SSE Streaming Latency Gap: Performance LLM (Chat-GPT) Test Experimental

Gatling version: 3.11.3
Gatling flavor: java kotlin scala javascript typescript
Gatling build tool: maven gradle sbt bundle npm

I made sure I’ve update my Gatling version to the latest release
I read the guidelines and how to ask a question topics.
I provided a SSCCE (or at least, all information to help the community understand my topic)
I copied output I observe, and explain what I think should be.

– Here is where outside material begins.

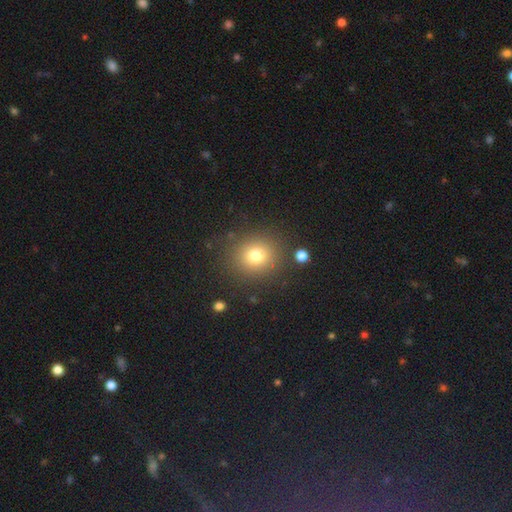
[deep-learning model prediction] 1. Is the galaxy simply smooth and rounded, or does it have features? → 76% smooth, 14% star or artifact, 9% featured or disk.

Hi Gatling community :waving_hand:

I’ve been load testing LLM APIs (OpenAI ChatGPT) using SSE streaming and discovered something interesting that I’d like to discuss with the experts here.

My Project: GitHub - rcampos09/load-test-llm-sse-gatling: Proyecto de ejemplo para efectuar pruebas de rendimiento a Apis de LLM

The Observation

When testing with the official example from the LLM API guide, I noticed a significant gap:

  • Gatling P99 reported: 558ms
  • User-experienced latency: 2,018ms (measured manually)
  • Gap: +403% (1,460ms of streaming time NOT captured)

What I’m Measuring

Test setup:

  • 610 concurrent requests to OpenAI GPT-3.5-turbo
  • Using the official SSE example with asLongAs() loop
  • Prompt categories: short, medium, long (30 different prompts)

Code structure (official example):

sse("Connect to LLM and get Answer")
  .post("/completions")
  .body(StringBody("{...}"))
  .asJson(),  // ← Timer stops here at HTTP 200 OK

asLongAs("#{stop.isUndefined()}").on(
  sse.processUnmatchedMessages((messages, session) ->
    messages.stream()
      .anyMatch(message -> message.message().contains("[DONE]"))
      ? session.set("stop", true) : session
  )
),  // ← This loop is NOT measured

sse("close").close()

My Understanding (Please Correct Me!)

From my analysis, I believe:

  1. :white_check_mark: Gatling is technically correct - It measures HTTP connection establishment
  2. :white_check_mark: This follows HTTP/SSE standards - Connection completes at HTTP 200 OK
  3. :warning: But user experience includes streaming - The asLongAs() loop processing is not captured in metrics

Timeline:

t=0ms     → POST request sent
t=558ms   → HTTP 200 OK received  ← Gatling timer stops
t=564ms   → First chunk received (TTFT)
t=2,018ms → [DONE] received       ← User sees complete response

The Question for the Community

Is this the expected behavior for SSE streaming in Gatling?

For LLM applications where the streaming phase (chunks 1-100) contains the actual value, should we:

  1. Accept that Gatling measures connection setup only (current)
  2. Implement manual timing for end-to-end latency (our workaround)
  3. Request a feature for optional end-to-end measurement?

Our Current Solution (Workaround)

We implemented manual timing inside the asLongAs() loop:

long requestStartTime = System.currentTimeMillis();
// ... process chunks ...
long responseTimeMs = System.currentTimeMillis() - requestStartTime;
// Export to custom JSONL for analysis

This works but:

  • :cross_mark: Loses Gatling’s built-in P99/P95 calculations
  • :cross_mark: Requires custom post-processing
  • :cross_mark: Not integrated with Gatling reports

Detailed Analysis Document

I’ve written a comprehensive analysis (15 pages) covering:

  • Technical breakdown of SSE measurement in Gatling
  • Code analysis of official example
  • Comparison: Connection time vs End-to-end time
  • Feature request proposal with API design
  • Evidence with real test data (610 requests)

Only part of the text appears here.